Да-да, мой дорогой читатель, пусть это прозвучало и не совсем интеллигентно, но ведь беда-то в том, что так оно и есть на самом деле.
– Ба, какие люди! Гаргантюа Пантагрюэлевич, собственной персоной! Мое вам глубочайшее почтение, милостивый государь. Не сочтите за любезность – присоединяйтесь к нам. Разделите с нами вечернюю трапезу. Присаживайтесь, сударь. Не откажите. Будьте так добры! – безудержным потоком красноречие лилось из уст Фаддей Авдеича, словно в нем проснулся совсем другой человек. Словно и в помине не существовало этого чудовищного косноязычия и откровенного идиотизма в глазах. Теперь эти глаза смотрели на происходящее весело, умно и иронично, и метаморфоза сия вызвала откровенно сильный шок даже у железной леди Людмилы Георгиевны Неказистой, повидавшей виды и прошедшей огонь, воду и нефтяные трубопроводы. А обо мне, «очарованном страннике», так и вообще не стоит говорить. В общем, оба сидели, как монументы. Будто бы нас облили жидким раствором цемента, который застыл быстрее, чем это было предписано в технической характеристике.

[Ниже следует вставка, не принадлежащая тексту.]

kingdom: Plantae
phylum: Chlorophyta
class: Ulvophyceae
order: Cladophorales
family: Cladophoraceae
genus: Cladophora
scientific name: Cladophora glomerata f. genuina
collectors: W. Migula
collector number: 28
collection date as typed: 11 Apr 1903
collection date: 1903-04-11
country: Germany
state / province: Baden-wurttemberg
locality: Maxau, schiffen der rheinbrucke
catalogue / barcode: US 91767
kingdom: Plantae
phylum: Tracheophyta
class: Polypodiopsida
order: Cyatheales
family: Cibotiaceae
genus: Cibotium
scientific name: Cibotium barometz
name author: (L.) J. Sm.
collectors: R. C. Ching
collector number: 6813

– Ну-с, дражайший, поведайте нам наконец: какие нынче вести с полей? Как идет посевная? С каким безгранично веселым задором в глазах и в сердцах потрудились сегодня на славу селяне? А как, интересно, выполнил поставленные задачи отдел агитации и пропаганды? Какие накануне им были изготовлены плакаты с транспарантами? Да вы поведайте, сударь, поведайте. Прошу вас покорно, уважьте и не предавайтесь лености. А нам же, всем присутствующим здесь, послушать об этом будет в немалой степени интересно… – выверенные аристократические интонации Фаддей Авдеича наряду с каскадом заданных вопросов были адресованы худому, лысоватому, маленького роста человеку с бледным и болезненным лицом. Одетому в изрядно поношенный костюм фабрики «Большевичка» отвратительно-серого, мышиного цвета. А под воротничком не первой свежести рубашки прибывшего с полей селянина был повязан до неприличия немодный галстук, эдак, годов шестидесятых прошлого столетия. При этом человек еще и плохо видел и носил под стать костюму с галстуком допотопные очки в ужасной роговой оправе.
Вернувшийся с полей селянин откровенно не спешил принять предложение Фаддей Авдеича присоединиться к вечерней трапезе. Он, не торопясь, приблизился к нашему столу и остановился на почтительном расстоянии в метре от него.
– Фаддей Авдеич, – разве что не детским альтом заголосил селянин, – вы прекрасно знаете, сколь велико, сколь громадно… а порой вплоть до безумия мое уважение к вам, дорогой Фаддей Авдеич, но я вас прошу… Нет, я вас в сотый, в тысячный раз умоляю не называть меня ни по имени, ни по отчеству, – селянин готов был расплакаться. – Ну неужели так сложно учесть маленькую просьбу маленького человека и не делать ему больно? Тем более что вам, Фаддей Авдеич, это ровным счетом ничего не стоит.
– Да вы прежде, голубчик, успокойтесь. Прошу вас, – искренне участливым тоном ответил ему хозяин заведения. – И я, поверьте, друг мой, вас уважаю, но именно поэтому вы своей просьбой как раз-таки в тысячный раз ставите меня в трудное и неразрешимое положение. Как мне прикажите вас, любезный, величать по-иному, если вы у нас с рождения официально Гаргантюа Пантагрюэлевич? И в метрике у вас так записано. Ну не заставите же вы меня окликать вас, к примеру, аки какую-нибудь охотничью борзую из своры, пусть даже она и является моей любимицей? Я уверен, что и Эльвира Тарасовна полностью разделяет мое мнение на этот счет.